And that last one wasn't even a whole sentence.

Aren't you glad I'm here?


----------



## Jdvn1 (Sep 6, 2005)

Hey, I'm not concerned about one or two extra posts. It's not like changes my crazy post-per-day rate.  You should sleep earlier, apparently.

And, how familiar are you with phpbb, Matt? It throws some people off, apparently, that you use square brackets ( ie, [] ) to do everything. This is a very useful part of the FAQ.


----------



## Ardonis (Sep 6, 2005)

Well, the Trumpet forums for the LHB use PhPBB, but these are fairly new; they got created this past spring.  The Pyramid Vault, a Warhammer forum based around the Lizardmen, uses PhPBB, and I've been posting there for 2 years.  My WoW guild uses a PhPBB forum, and the Awful forums use a very heavily modified version of VBulletin.

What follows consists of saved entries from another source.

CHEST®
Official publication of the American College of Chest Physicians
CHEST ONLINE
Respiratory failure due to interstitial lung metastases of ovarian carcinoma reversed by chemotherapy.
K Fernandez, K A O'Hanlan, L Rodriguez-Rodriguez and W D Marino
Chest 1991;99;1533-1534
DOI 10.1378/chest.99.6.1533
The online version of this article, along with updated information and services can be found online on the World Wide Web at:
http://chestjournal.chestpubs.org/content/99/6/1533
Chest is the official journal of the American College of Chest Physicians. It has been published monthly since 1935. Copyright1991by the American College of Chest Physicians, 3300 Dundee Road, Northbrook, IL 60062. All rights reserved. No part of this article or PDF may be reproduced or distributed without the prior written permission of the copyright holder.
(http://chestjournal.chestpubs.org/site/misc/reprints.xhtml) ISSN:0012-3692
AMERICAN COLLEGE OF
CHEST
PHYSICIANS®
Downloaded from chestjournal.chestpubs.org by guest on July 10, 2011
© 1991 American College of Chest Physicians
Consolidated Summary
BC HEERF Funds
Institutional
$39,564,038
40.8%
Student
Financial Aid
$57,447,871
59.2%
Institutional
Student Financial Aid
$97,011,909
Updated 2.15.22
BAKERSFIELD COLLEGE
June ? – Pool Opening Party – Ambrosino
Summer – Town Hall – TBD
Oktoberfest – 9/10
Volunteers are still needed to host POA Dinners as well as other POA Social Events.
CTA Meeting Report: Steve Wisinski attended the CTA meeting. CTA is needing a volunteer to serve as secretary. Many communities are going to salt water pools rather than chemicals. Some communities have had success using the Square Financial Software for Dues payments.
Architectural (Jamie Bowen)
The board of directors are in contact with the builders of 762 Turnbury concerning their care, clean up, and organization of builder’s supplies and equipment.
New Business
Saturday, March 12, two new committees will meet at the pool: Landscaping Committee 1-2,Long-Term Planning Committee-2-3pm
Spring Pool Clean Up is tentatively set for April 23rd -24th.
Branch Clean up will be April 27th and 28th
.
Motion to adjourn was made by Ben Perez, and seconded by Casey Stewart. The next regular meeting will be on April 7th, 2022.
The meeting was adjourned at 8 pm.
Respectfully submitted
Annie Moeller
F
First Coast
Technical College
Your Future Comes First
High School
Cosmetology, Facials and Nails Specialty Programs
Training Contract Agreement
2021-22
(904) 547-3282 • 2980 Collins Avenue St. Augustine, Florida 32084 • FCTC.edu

And yes, Sulis, we're very glad you're here.  Not that you will be for too long; after all, you ARE the domina of Solitude.


----------



## Amy Kou'ai (Sep 7, 2005)

This is your GM checking in.  How're you guys?


----------



## Jdvn1 (Sep 7, 2005)

I thought the term was 'HG'. 

I'm doing well. Megan said she'd post in a bit, and then we need to post our characters.


----------



## Ardonis (Sep 7, 2005)

Whew, not looking forward to typing up all that stuff.  Good thing I remembered to bring it to Austin, though.


----------



## Jdvn1 (Sep 7, 2005)

I think the sheet I used for David isn't hard to fill-in, and also it seems pretty easy to read.


----------



## Ardonis (Sep 7, 2005)

Looks good to me.  I still need to eventually figure out a design onesathesedays.


----------



## Jdvn1 (Sep 7, 2005)

... Yeah, that's important.


----------



## Ardonis (Sep 7, 2005)

So I've heard.  Eh, I'll get around to it eventually.  Maybe this weekend.


----------



## ragnarokt (Sep 8, 2005)

...a design?


----------



## Jdvn1 (Sep 8, 2005)

Yeah, you're supposed to have a design consisting of two flowers and a background, each symbolic. One flower symbolic of your estate, the other of your personality, and the background comes from a table in the book, based on your Code.


----------



## Ardonis (Sep 8, 2005)

Ok, so I've got my design done.  It is a cup-shaped, closed, white angelica with heart-shaped leaves, intertwined with a tubelike, open, white aloe with a square stem.  My Estate is epiphany, and its sanctity is my highest bond.  Next to that is the Catholic Church.  Angelica is the flower of inspiration, and represents my Estate.  A white, closed flower is beauty, whereas the petal shape represents beginnings.  So my estate, interpreted florally, is the beginning of a beautiful inspiration.  Aloe is the flower of religion and grief.  A white, open flower represents truth, and the petal shape represents virtue.  My character believes Catholicism to be true, even in the face of the major shift in perspective he's had, but he does somewhat long for the days he had as a human where everything was simpler.  So Aloe seemed appropriate.  Florally, this represents my character's personality as a virtuous, religious person who seeks the truth.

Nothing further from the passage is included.